As the data in this paper demonstrate, when it is time to vote out a woman at an early Tribal Council, women of color are disproportionately scapegoated for poor challenge performance or dissonance around camp life, which many believes correlates to weak challenge efforts due to lack of teamwork. In his article about Survivor’s problematic depictions of women, Matthew Jent articulates this trend, musing “Time and again, there’s ‘just something about’ the African-American women of Survivor that makes them an early target for being voted out.[26] This ties back to a central theme: The impact of biases toward black women based on the idea of the role they might play as loud and confrontational. Therefore, they are often the first to be pointed to as a liability or a problem to the tribe, sometimes through no fault of their own. A clear example is Francesca Hogi, who was the first person voted out on two seasons, Survivor: Redemption Island, and Survivor: Caramoan, despite the fact that the audience was given no real reason as to why she was voted out either time.

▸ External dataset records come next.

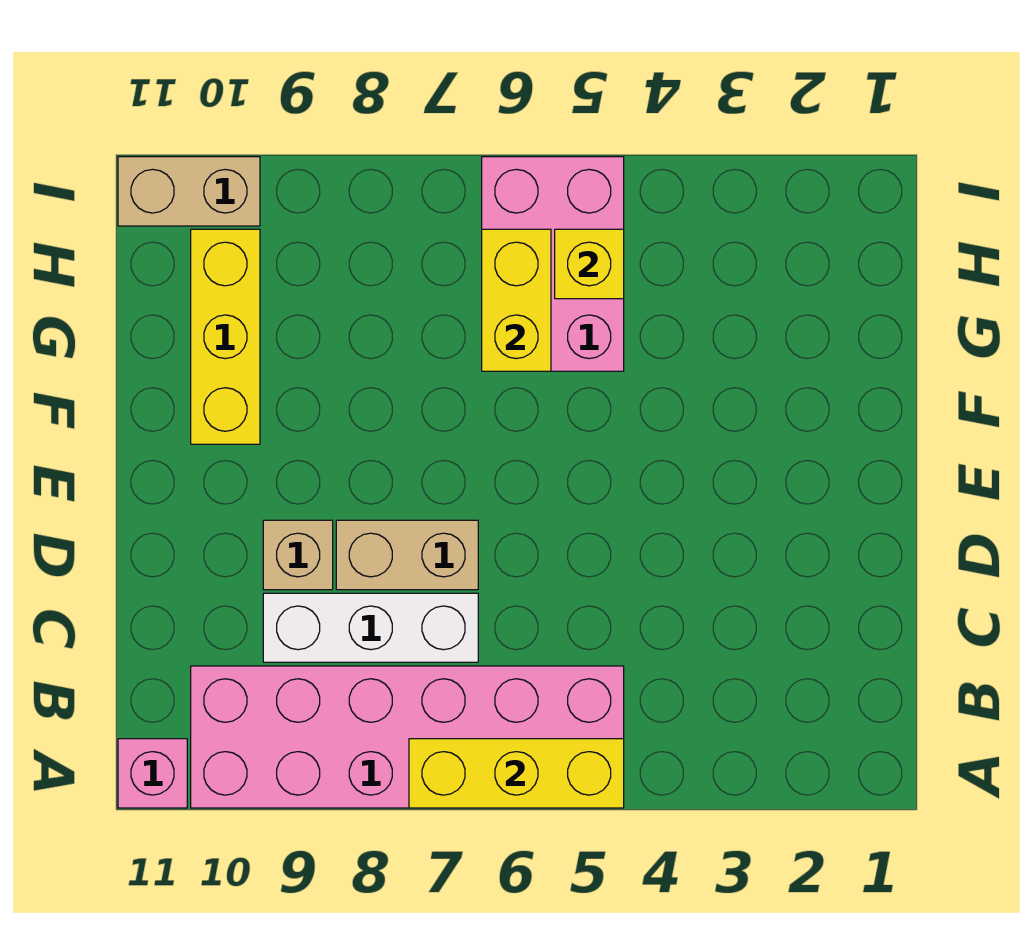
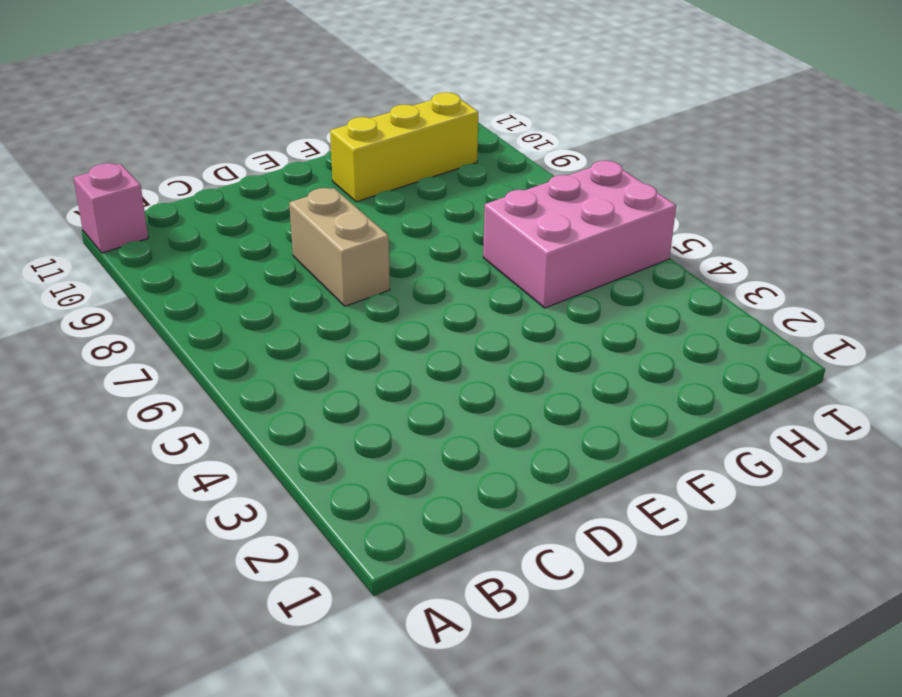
none -> pink 2x6 brick [191,666,624,808]
none -> white 1x3 brick [263,593,478,662]

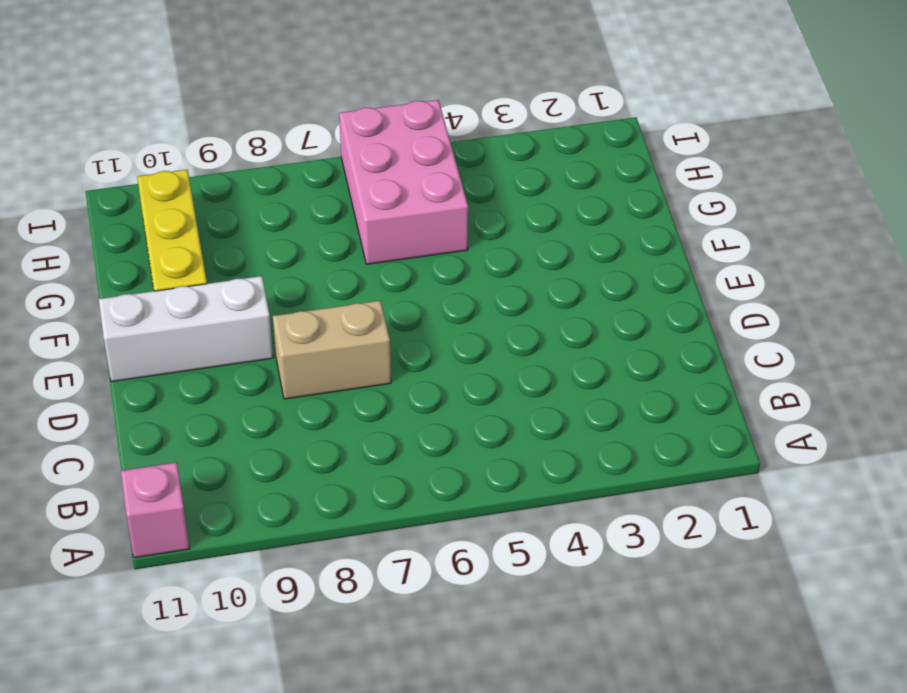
white 1x3 brick [99,276,273,382] -> white 1x3 brick moved to [263,593,478,662]
none -> pink 2x6 brick [191,666,624,808]
none -> tan 1x1 brick [263,520,333,590]

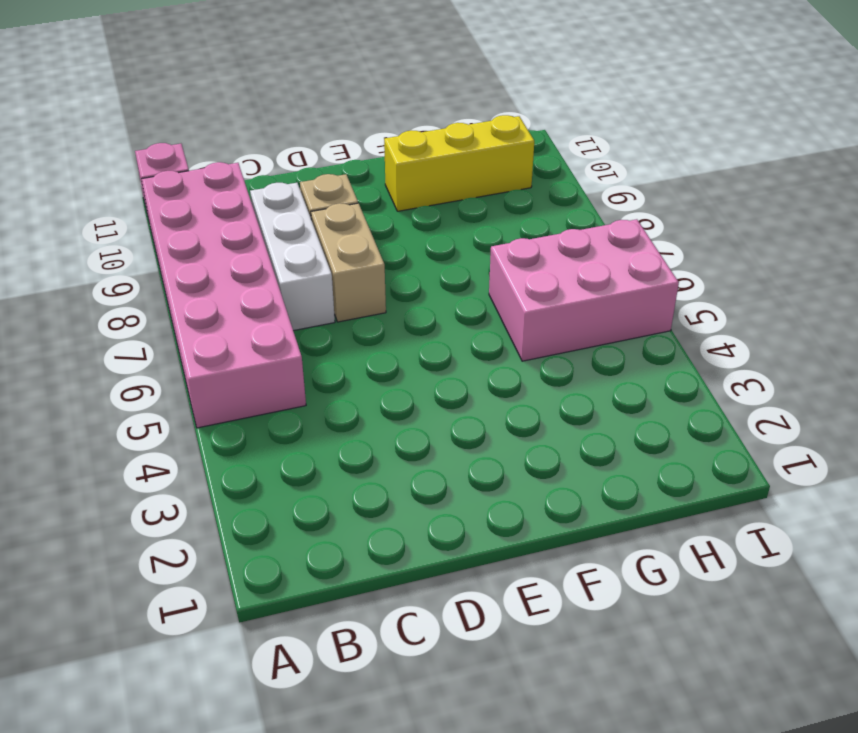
none -> tan 1x2 brick [118,157,260,226]
none -> yellow 1x3 brick [409,739,624,808]

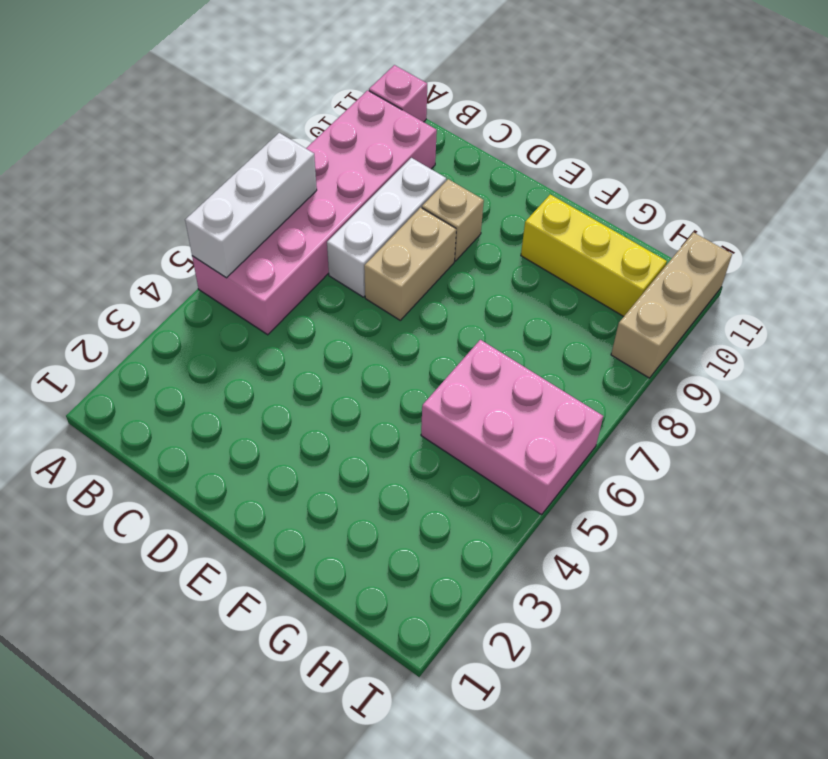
white 1x3 brick [185,133,317,278] -> yellow 1x3 brick [409,739,624,808]
tan 1x3 brick [611,232,732,378] -> tan 1x2 brick [118,157,260,226]
none -> yellow 1x2 brick [482,229,551,371]
none -> yellow 1x1 brick [555,229,624,299]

While challenges are a large part of the early advantage that men receive in the game, there are continuing effects of sexism that pervade into the game. An idea that is often brought up in Survivor is that of playing the game with honor and integrity. While many dismiss it as antiquated, as Survivor requires deception, it still returns through every phase of the game. The gender difference in respect is discernible through very common elements on the show, what journalists like Linda Holmes would describe as “wallpaper sexism,”[27] such as referring to women collectively, no matter their ages, as “the girls” in every season, or the fact that women are clothed in bikinis though that is clearly impractical garb for a very physical game (producers generally choose what contestants wear).

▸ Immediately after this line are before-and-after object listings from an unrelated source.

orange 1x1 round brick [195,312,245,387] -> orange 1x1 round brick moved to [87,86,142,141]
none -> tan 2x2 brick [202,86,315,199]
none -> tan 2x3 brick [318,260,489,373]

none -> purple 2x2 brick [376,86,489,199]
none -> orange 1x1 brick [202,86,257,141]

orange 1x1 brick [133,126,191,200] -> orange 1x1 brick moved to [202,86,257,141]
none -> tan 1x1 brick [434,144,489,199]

Respect is necessary at the beginning of the game in that the respect of your tribe as a leader and a team player makes it less likely that you will be voted out until the merge. Respect at the end of the game means that people will vote for you at Final Tribal Council. Respect, or the idea that one “deserves to be there” at the end of the game, is often highly gendered. Since the dawn of Survivor back in Borneo, the tradition of berating women at Final Tribal Council has held strong. Of course, some men are publicly insulted at Final Tribal Council as well, but the way that women, and mothers in particular, are humiliated takes a specific tone. Mothers are held to a different standard in Survivor, one in which they are chastised far more cruelly for lying or deceiving than any other demographic. A mother is often thrust into the position of role model, even if she did not consent to it, and is therefore blamed far more harshly for playing the game the same as any other. As a result, only one woman over 40 has ever won the game, despite it being fairly common for members of this group to get to the Final Tribal Council.

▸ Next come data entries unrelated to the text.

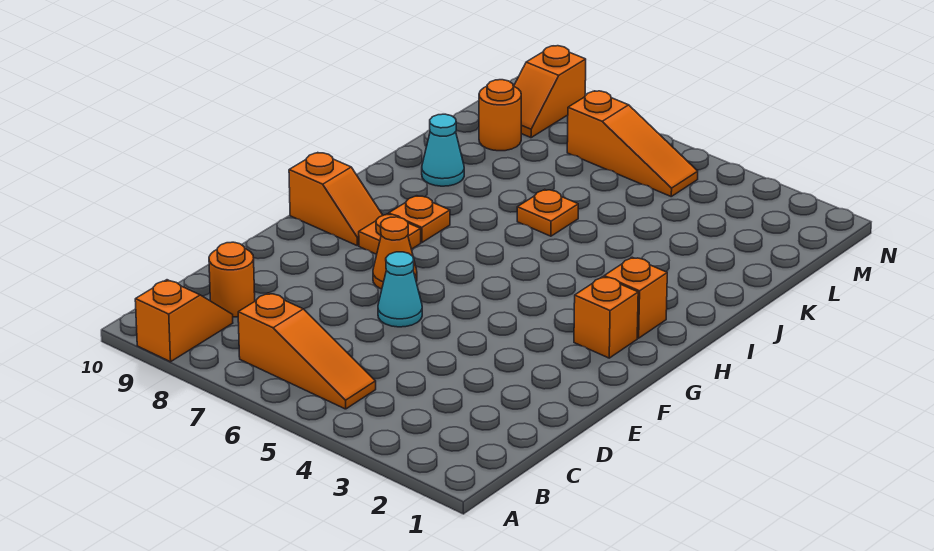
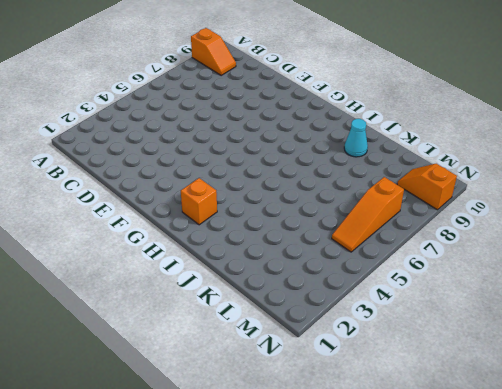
none -> orange 1x3 slope [238,293,376,409]
none -> orange 1x1 round brick [209,242,255,317]
none -> cyan 1x1 cone [378,252,422,327]

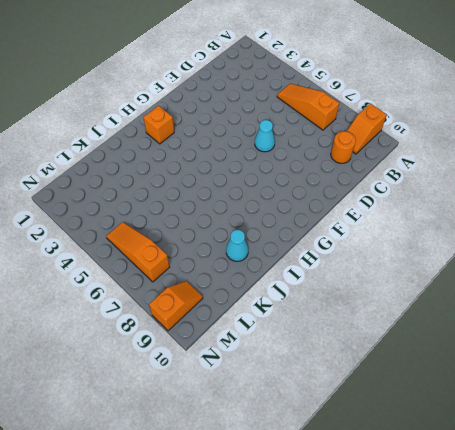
none -> orange 1x1 cone [373,217,417,289]
none -> orange 1x1 brick [574,277,638,358]
none -> orange 1x1 plate [359,214,421,254]

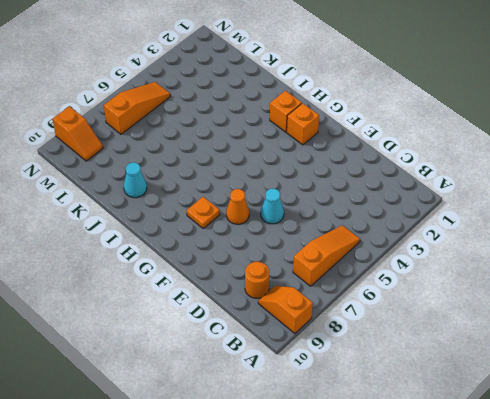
none -> orange 1x2 slope [289,153,383,246]
none -> orange 1x1 plate [389,196,450,242]
none -> orange 1x1 plate [517,190,578,236]

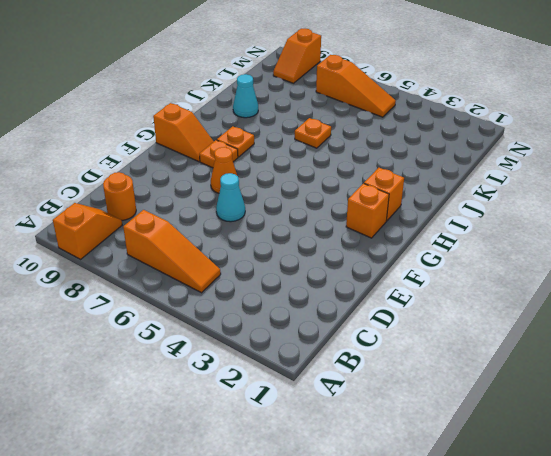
none -> orange 1x1 round brick [479,80,521,151]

There are many examples of mothers being completely undermined at Tribal Council, including several seasons in the modern era, Caramoan, Blood vs. Water, San Juan del Sur, and Worlds Apart in which mothers at the end of the game received one or no votes at the Final Tribal Council. These Final Tribal Councils featured the jury hurling insults at the finalists that were mothers, often in a way that condemned their behavior in the game for being either too passive or too manipulative, both of which, as discussed in this paper, are behaviors highly informed by gender in the context of the game; passivity is often a result of women being condemned for playing too aggressively, and manipulation is a necessary element of the game that mothers are disproportionately punished for. This demonstrates a gender bias not reflected in the data: The intersection of ageism and sexism. If older women are able to survive the early tribal councils (at which they are frequently a target), it is very difficult to win, a challenge that older men do not face in the same way. The phenomenon of respect being more elusive to women is not unique to Survivor, and it encompasses race bias as well as gender bias. As John Scalzi described in a famous blog post about sexism in reality TV, “In the role playing game known as The Real World, ‘Straight White Male’ is the lowest difficulty setting there is.”[28]